Back in 1993 a study by McNabb, Pal and Sloane in Economica found that men were more likely than women to get first class degrees at English and Welsh universities. They were also more likely to get third class, pass or "other" degrees and less likely to get upper seconds but that did not seem to cause much concern.
A recent report by the Higher Education Funding Council for England has discovered that women have caught up with men as far as firsts are concerned while men are still behind with regard to upper seconds and continue to get more third class and other poor degrees.
But there is still work to do. There remain some subjects in some places that have defied global and national trends.
One of these is Oxford where a third of male students got firsts last year compared with a quarter of women. Men were ahead in 26 out of 38 subjects (and presumably behind or equal in 12 although nobody seems very bothered about that). The gap was particularly large in Chemistry, English and History.
What is the reason for the relatively poor performance of Oxford women in English, Chemistry and History (the relatively poor performance of men in other fields obviously requires no explanation)? A female English student says it has something to do with the confidence engendered by "a certain type of all-male public [i.e. private] school". That assumes that it is students from all-male public schools and not state school nerds who are getting all those firsts.
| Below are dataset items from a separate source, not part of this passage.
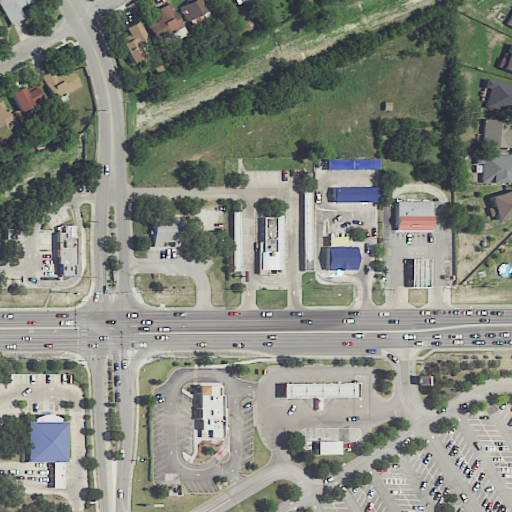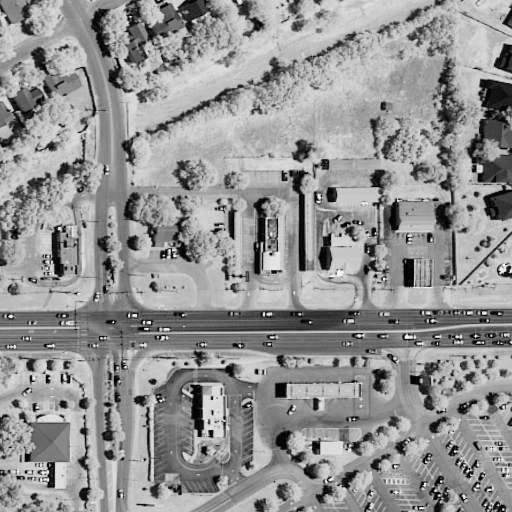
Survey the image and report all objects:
building: (237, 1)
building: (12, 9)
building: (194, 9)
building: (509, 20)
building: (169, 21)
road: (58, 32)
building: (133, 42)
building: (506, 58)
building: (59, 82)
road: (109, 89)
building: (498, 94)
building: (24, 97)
building: (3, 114)
building: (497, 134)
building: (495, 167)
road: (414, 188)
road: (91, 189)
road: (186, 192)
road: (269, 192)
building: (500, 205)
road: (102, 212)
building: (411, 214)
building: (411, 215)
road: (337, 216)
parking lot: (58, 218)
road: (34, 221)
building: (306, 228)
building: (306, 229)
building: (167, 233)
building: (234, 238)
building: (235, 239)
building: (269, 240)
parking lot: (20, 242)
building: (270, 244)
building: (65, 248)
building: (64, 250)
road: (415, 250)
road: (124, 251)
parking lot: (45, 254)
building: (338, 254)
road: (77, 266)
road: (16, 267)
road: (185, 269)
building: (417, 273)
gas station: (418, 273)
building: (418, 273)
road: (102, 278)
parking lot: (6, 282)
road: (91, 288)
traffic signals: (102, 293)
road: (256, 317)
traffic signals: (138, 318)
road: (101, 329)
road: (120, 329)
road: (255, 339)
traffic signals: (74, 341)
traffic signals: (120, 362)
road: (131, 364)
road: (405, 383)
building: (317, 389)
gas station: (318, 389)
building: (318, 389)
road: (89, 392)
road: (401, 404)
road: (264, 407)
building: (208, 411)
building: (208, 411)
road: (330, 413)
road: (75, 414)
road: (497, 416)
road: (102, 426)
road: (126, 426)
road: (409, 432)
building: (46, 441)
building: (46, 443)
building: (327, 447)
building: (328, 447)
road: (173, 457)
road: (281, 457)
road: (482, 457)
road: (450, 468)
parking lot: (441, 469)
road: (236, 477)
road: (261, 477)
road: (412, 478)
road: (379, 486)
road: (347, 495)
road: (297, 502)
road: (313, 504)
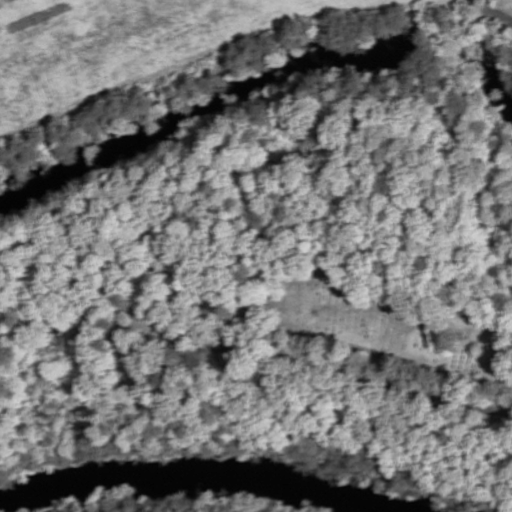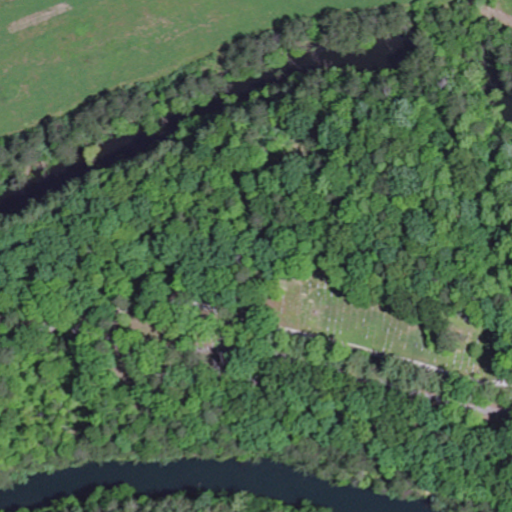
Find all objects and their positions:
park: (379, 317)
road: (257, 354)
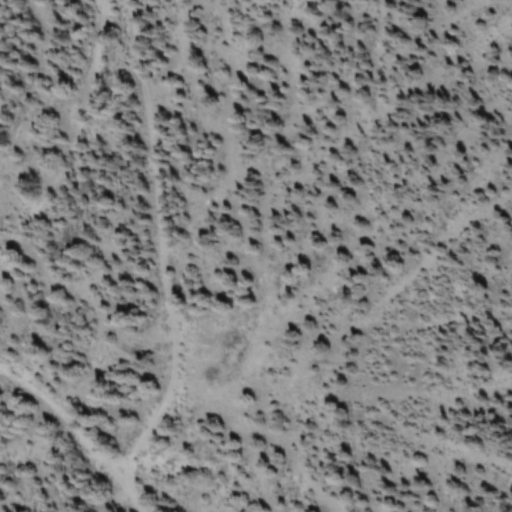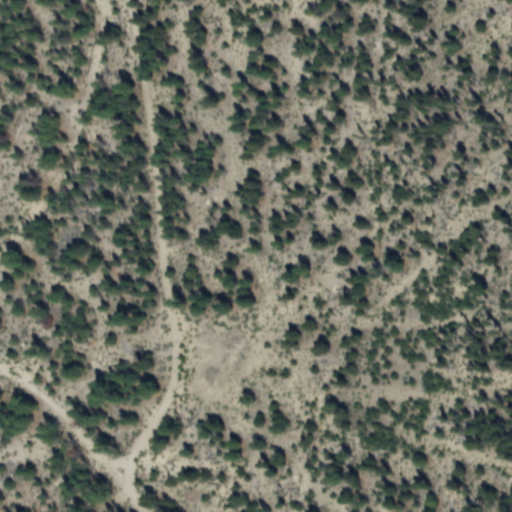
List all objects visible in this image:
road: (197, 254)
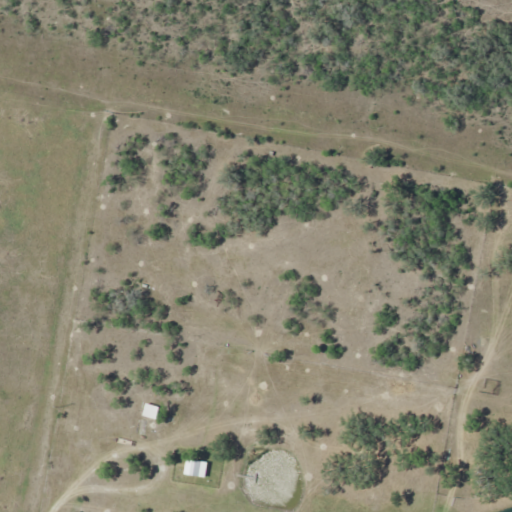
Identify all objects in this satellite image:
building: (150, 413)
building: (193, 468)
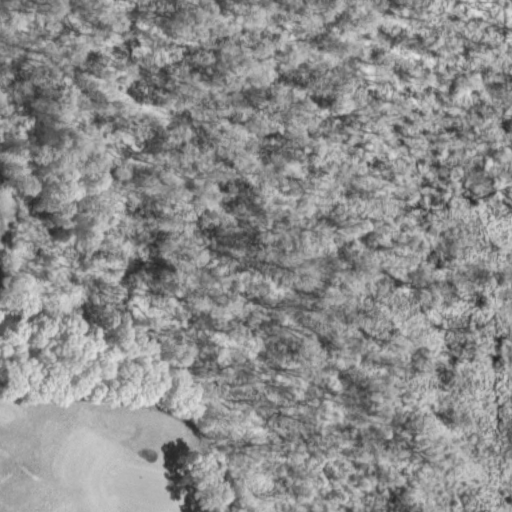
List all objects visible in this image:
road: (145, 401)
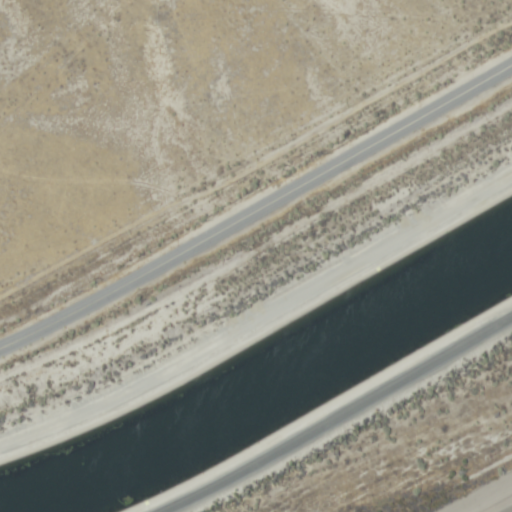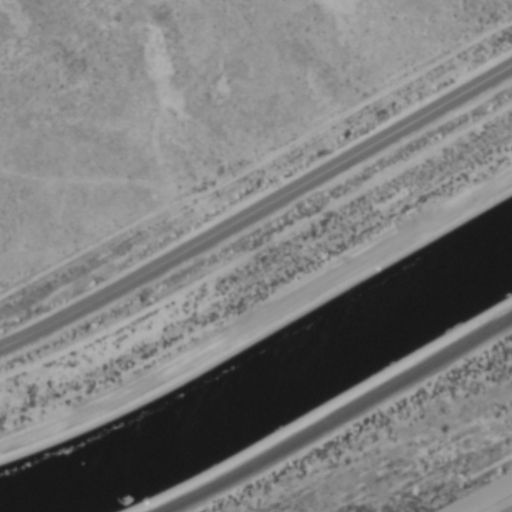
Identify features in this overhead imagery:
crop: (181, 100)
road: (257, 208)
road: (259, 315)
road: (335, 418)
crop: (464, 487)
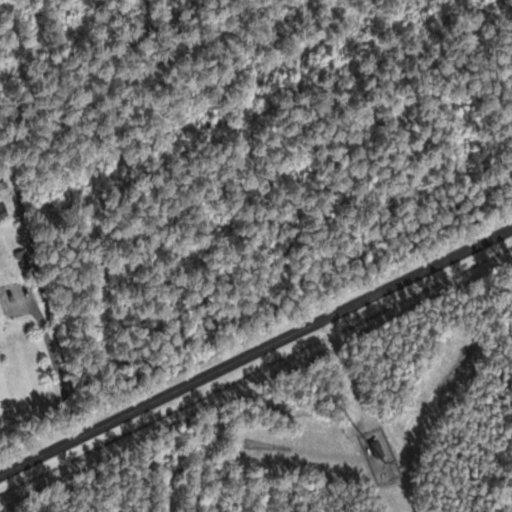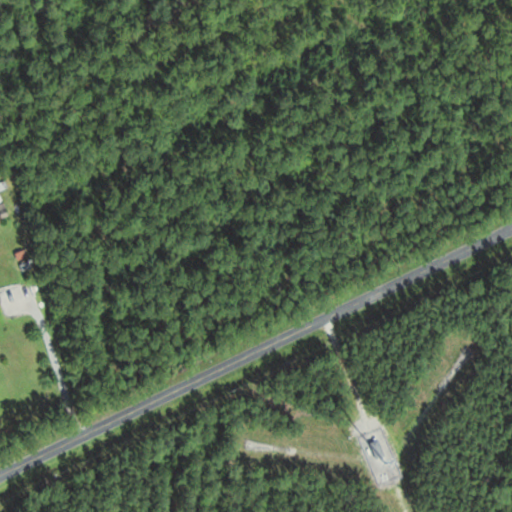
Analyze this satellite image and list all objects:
road: (256, 346)
building: (379, 449)
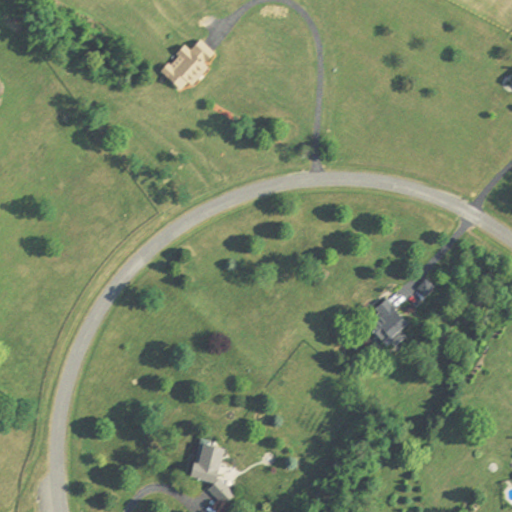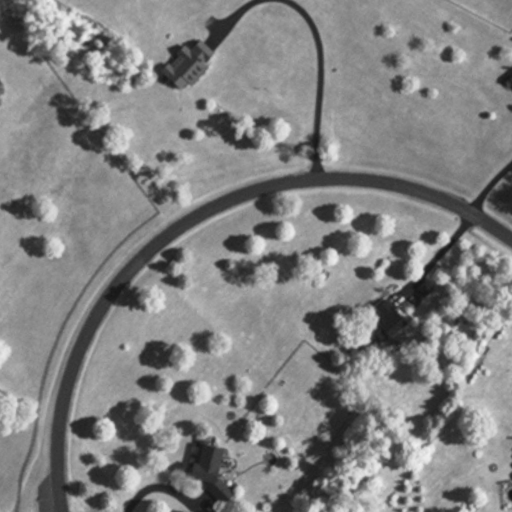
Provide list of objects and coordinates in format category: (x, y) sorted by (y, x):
road: (319, 45)
building: (188, 64)
building: (196, 66)
road: (492, 189)
road: (190, 219)
road: (442, 252)
building: (387, 321)
building: (395, 322)
building: (207, 463)
building: (221, 470)
road: (162, 488)
building: (222, 491)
Deborah Cameron, Professor of Language and Communication at Oxford University whose career has obviously failed to reach its full potential because of male bias, claims that it is because borderline first/upper second men are pushed by their tutors in a way that women are not. Is there any real evidence for this?
None of this is new. There was a similar report in 2013. Men were ahead in Politics, Philosophy and Economics, incubator of future politicians, and Modern Languages but behind in Jurisprudence and Classics.
There will no doubt be soul searching, reports, workshops and committees and in the end the imbalance will be rectified, probably by supplementing written exams with coursework and assignments and shifting the borders between first and upper seconds a bit.
I suspect though that it would be more helpful to read Julian Tan in the Huffington Post who writes that he got a first at Oxford by not travelling during spring breaks, saying no to nights out, revising instead of going to the college ball, not sleeping much, not spending much and worrying and complaining too much.
Tan notes that he was in the top four per cent for his subject (he said fourth percentile but that wouldn't get him a first anywhere) so he could probably have had a few trips or nights out before slipping into 2(i) territory. I suspect though that he may located the secret of the surviving pockets of male supremacy, which is the bizarre medical condition that causes some, mainly male, students or employees to find writing code, sitting in archives, reading about how to put out fires or fiddling around with SPSS files more interesting than social relationships, sharing interactive moments or exploring one's emotions.